È stata riaperta al traffico la strada provinciale 58, la Castello-Colere, chiusa nei giorni scorsi per la caduta di alcuni massi . Ora sembra che un'altra strada scalvina sia a rischio chiusura: la provinciale 60, che collega Dezzo, Azzone e Schilpario.

È stata riaperta al traffico la strada provinciale 58, la Castello-Colere (collega Colere con Vilminore), chiusa nei giorni scorsi per la caduta di alcuni massi sulla carreggiata, sul territorio comunale di Vilminore di Scalve. Ora sembra che un'altra strada scalvina sia a rischio chiusura: la provinciale 60, che collega Dezzo, Azzone e Schilpario.

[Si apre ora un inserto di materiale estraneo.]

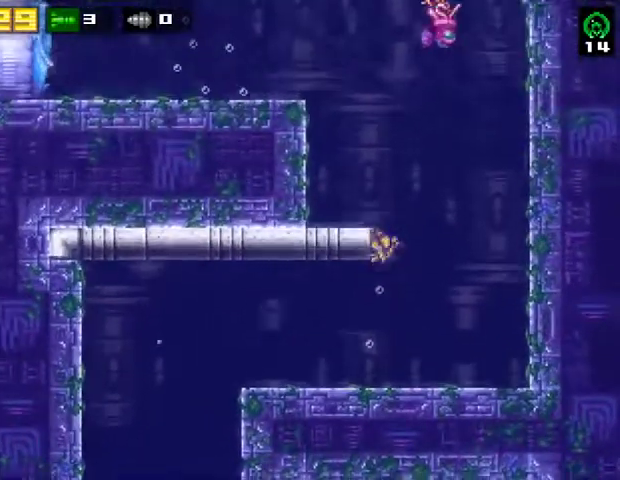
Gameplay with a controller (PlayStation layout); each line is a JSON object with the inputs held at the frame after it. "events" lists button and stick changes between this image and that frame as [ms after this image, input, new state], when the widget could be followed in between. Not read: R1 left_stick.
{"buttons": ["R2", "DPAD_LEFT"], "right_stick": "center", "events": [[333, "CROSS", "up"], [500, "R2", "down"]]}
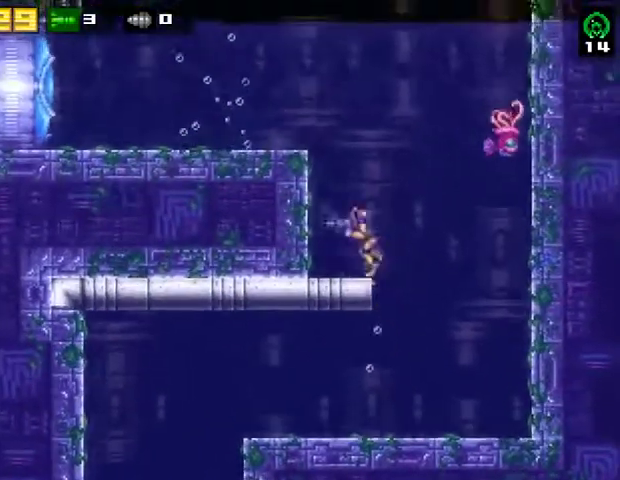
{"buttons": ["DPAD_LEFT"], "right_stick": "center", "events": [[167, "R2", "up"], [300, "R2", "down"], [367, "CROSS", "down"], [433, "R2", "up"], [500, "CROSS", "up"]]}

Motivo dell'ordinanza di Via Tasso sembra essere la tutela della pubblica incolumità: troppo degradato il tratto compreso tra il chilometro 6,400 e 6,900, con la strada che frana a valle è un rischio permettere alle vetture di procedere sulla carreggiata.

L'ordinanza, emessa dalla Provincia il 20 novembre scorso, prevedeva la chiusura totale della strada a partire dal 26 novembre. Ma l'avviso di chiusura non è stato accolto in modo favorevole, in particolare dai cittadini della frazione di Schilpario, Pradella, preoccupati della situazione di disagio che si sarebbe venuta a creare: se venisse a mancare il collegamento con Schilpario, per raggiungere il capoluogo si dovrebbero passare per Azzone, scendere al Dezzo e da lì di nuovo risalire verso Schilpario per l'ex statale 294.